American nonprofit organization

The Center for Rural Development in Somerset, Kentucky, was established in March 1996. It is a 501(c)(3) nonprofit organization.

The center's goal is to promote innovative, sustainable economic development and improve quality of life for the people it serves. The center's programs and services focus on the areas of public safety, arts and culture, leadership, and technology.

==History ==
The center was established in Somerset, Kentucky, in March 1996, and became a 501(c)(3) nonprofit organization. It was the idea of U.S. Congressman from Kentucky Hal Rogers. At the outset it was viewed as a partnership between the state and the University of Kentucky, and it was supported by state and federal funds.

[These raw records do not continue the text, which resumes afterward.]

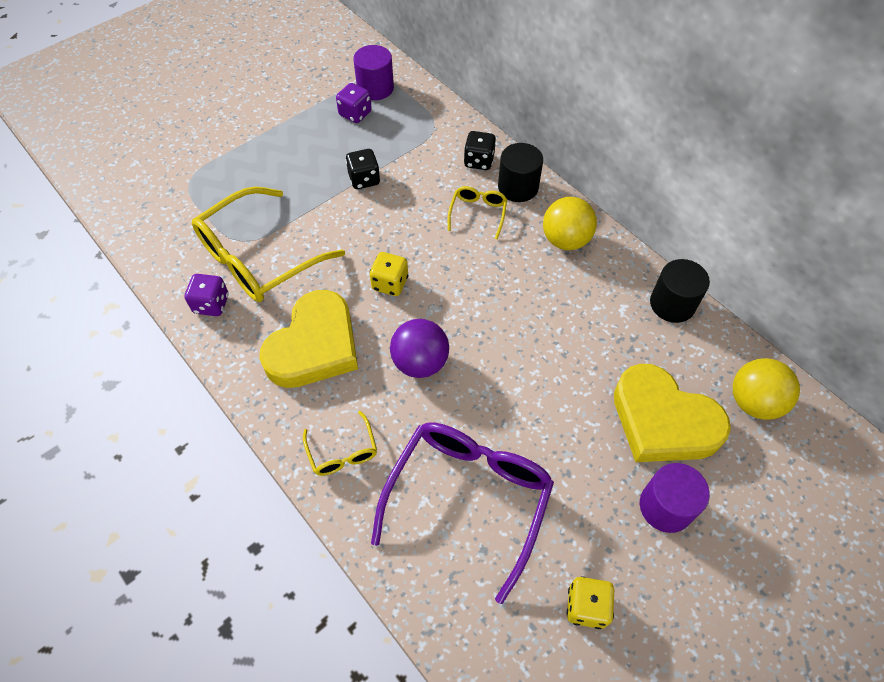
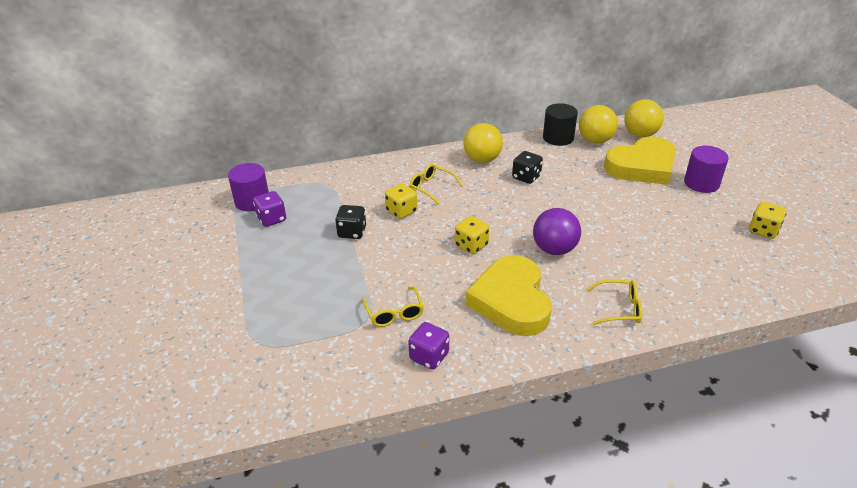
camera: 65 degrees left, 20 degrees down
yellow glasses [192,187,345,302] -> yellow glasses [362,287,424,327], size x0.46
yellow heart [260,290,358,388] -> yellow heart turned 150 degrees counterclockwise [465,255,552,336]
purple glasses [371,422,554,604] -> none
black dice [464,131,496,170] -> black dice moved to [512,151,543,184]
black cylinder [498,143,543,202] -> none
none -> yellow dice [385,183,417,219]
none -> yellow ball [579,105,618,144]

Due to the COVID-19 pandemic, the center held its programming virtually in 2020. In October 2020, the center was awarded over $400,000 in grant funding by the Appalachian Regional Commission. In February 2021, it received a $440,400 PPP loan.

==Programs==

The center's programs serve residents in a 45-county area in Southern Kentucky and Eastern Kentucky.

It has a 100,000 square foot meeting and convention facility. The Somerset-Pulaski County Chamber of Commerce meets at the center.

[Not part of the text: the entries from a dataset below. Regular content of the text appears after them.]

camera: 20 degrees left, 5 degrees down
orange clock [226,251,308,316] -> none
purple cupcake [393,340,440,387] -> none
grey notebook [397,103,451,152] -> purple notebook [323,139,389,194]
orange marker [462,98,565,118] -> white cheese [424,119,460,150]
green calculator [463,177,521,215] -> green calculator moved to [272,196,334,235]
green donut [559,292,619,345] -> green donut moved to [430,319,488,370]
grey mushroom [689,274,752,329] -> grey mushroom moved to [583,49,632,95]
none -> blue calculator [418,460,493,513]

It provides free youth leadership programs for middle school and high school students. Rogers Scholars, a one-week summer camp that had been attended by 1,100 high school students by 2017, is a partnership with 19 colleges and universities. It provides scholarship to students who meet certain academic requirements. The Union College in Barbourville, Kentucky, offers a $1,000 scholarship to all "Rogers Explorers" who attend camp at their location. The "Entrepreneurial Leadership Institute" (ELI) provides instruction to high school students in how to initiate and manage a business venture. The students who win the ELI's Business Concept Competition earn a $16,000 scholarship to Eastern Kentucky University, in Richmond, Kentucky.

The center's "Displaced Coal Miner Training" program provides technical skills training in 15 career fields for displaced coal miners and former coal employees who were adversely impacted by the region's declining coal industry.